## Text provided
◇ ◇ ◇ ◇

U.S. Participation In Peanut Oil Markets
Global production of peanuts runs approximately 50 million metric tons per year. The USDA’s Foreign Ag Service’s World Oilseeds Report predicts 50.5 MMT of production this year. The report shows the world crushes about 20 MMT of peanuts for oil each year, which is slightly less than 40%, and produces 6.29 MMT of oil per year. In recent years, the U.S. has produced about 5% of the world’s peanuts, yet we have averaged only 1.8% or 115,599 metric tons of oil production. We are not servicing an important market at home and internationally.
Our best export year was 2020 at 805,000 FST. Because of the poor-quality crop in 2019, shellers had low-quality peanuts to sell. China bought 389,000 FST to meet their oil need. The 2021 crop will be reserved for edible use. These peanuts are too expensive for China to use as oil, and they will look elsewhere.

◇ ◇ ◇ ◇

## Given information
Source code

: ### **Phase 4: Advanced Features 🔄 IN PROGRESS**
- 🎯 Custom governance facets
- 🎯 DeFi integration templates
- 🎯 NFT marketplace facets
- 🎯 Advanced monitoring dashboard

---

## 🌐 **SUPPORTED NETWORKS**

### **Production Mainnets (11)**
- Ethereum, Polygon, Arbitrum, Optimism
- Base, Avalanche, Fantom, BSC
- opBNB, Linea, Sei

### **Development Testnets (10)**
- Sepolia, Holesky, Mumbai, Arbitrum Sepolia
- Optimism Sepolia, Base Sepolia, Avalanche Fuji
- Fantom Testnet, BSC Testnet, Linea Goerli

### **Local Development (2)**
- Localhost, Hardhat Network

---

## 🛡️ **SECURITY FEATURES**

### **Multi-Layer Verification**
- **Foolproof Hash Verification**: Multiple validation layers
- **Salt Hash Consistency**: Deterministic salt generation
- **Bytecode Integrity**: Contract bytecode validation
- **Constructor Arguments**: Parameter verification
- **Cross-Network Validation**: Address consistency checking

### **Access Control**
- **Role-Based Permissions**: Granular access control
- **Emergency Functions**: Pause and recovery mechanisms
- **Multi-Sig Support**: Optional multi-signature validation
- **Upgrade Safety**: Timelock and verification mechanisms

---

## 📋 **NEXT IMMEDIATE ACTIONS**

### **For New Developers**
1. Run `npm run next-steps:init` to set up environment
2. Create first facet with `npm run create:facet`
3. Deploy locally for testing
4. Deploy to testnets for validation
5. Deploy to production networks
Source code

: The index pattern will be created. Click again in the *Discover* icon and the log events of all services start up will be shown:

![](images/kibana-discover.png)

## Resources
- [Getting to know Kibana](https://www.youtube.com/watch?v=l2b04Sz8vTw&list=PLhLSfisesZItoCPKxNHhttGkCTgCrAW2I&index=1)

◇ ◇ ◇ ◇

## Required work
1. Copy the text on peanut oil markets starting at "U.S. Participation In" and ending at "home and internationally.", and switch every "peanuts" to "groundnuts".
2. Continue the text on U.S. peanut oil markets from the point where it stops.

## Task-by-task outputs
1.
U.S. Participation In Peanut Oil Markets
Global production of groundnuts runs approximately 50 million metric tons per year. The USDA’s Foreign Ag Service’s World Oilseeds Report predicts 50.5 MMT of production this year. The report shows the world crushes about 20 MMT of groundnuts for oil each year, which is slightly less than 40%, and produces 6.29 MMT of oil per year. In recent years, the U.S. has produced about 5% of the world’s groundnuts, yet we have averaged only 1.8% or 115,599 metric tons of oil production. We are not servicing an important market at home and internationally.

2.
The U.S. peanut market is extremely mature; 94% of American homes have at least one jar of peanut butter. Only modest rates of growth come from record levels of per capita consumption. Without significant exports, we do not have demand to justify growing 3-million-ton crops yearly. Segmenting part of our production to peanut oil would allow us to supply our domestic needs and make us more competitive in the international market.
The numbers must work for all parties. Efficiencies can be achieved in growing, handling and processing to make it feasible. To do so requires some bold steps and innovative thinking from farmers, breeders, economists, engineers and processors.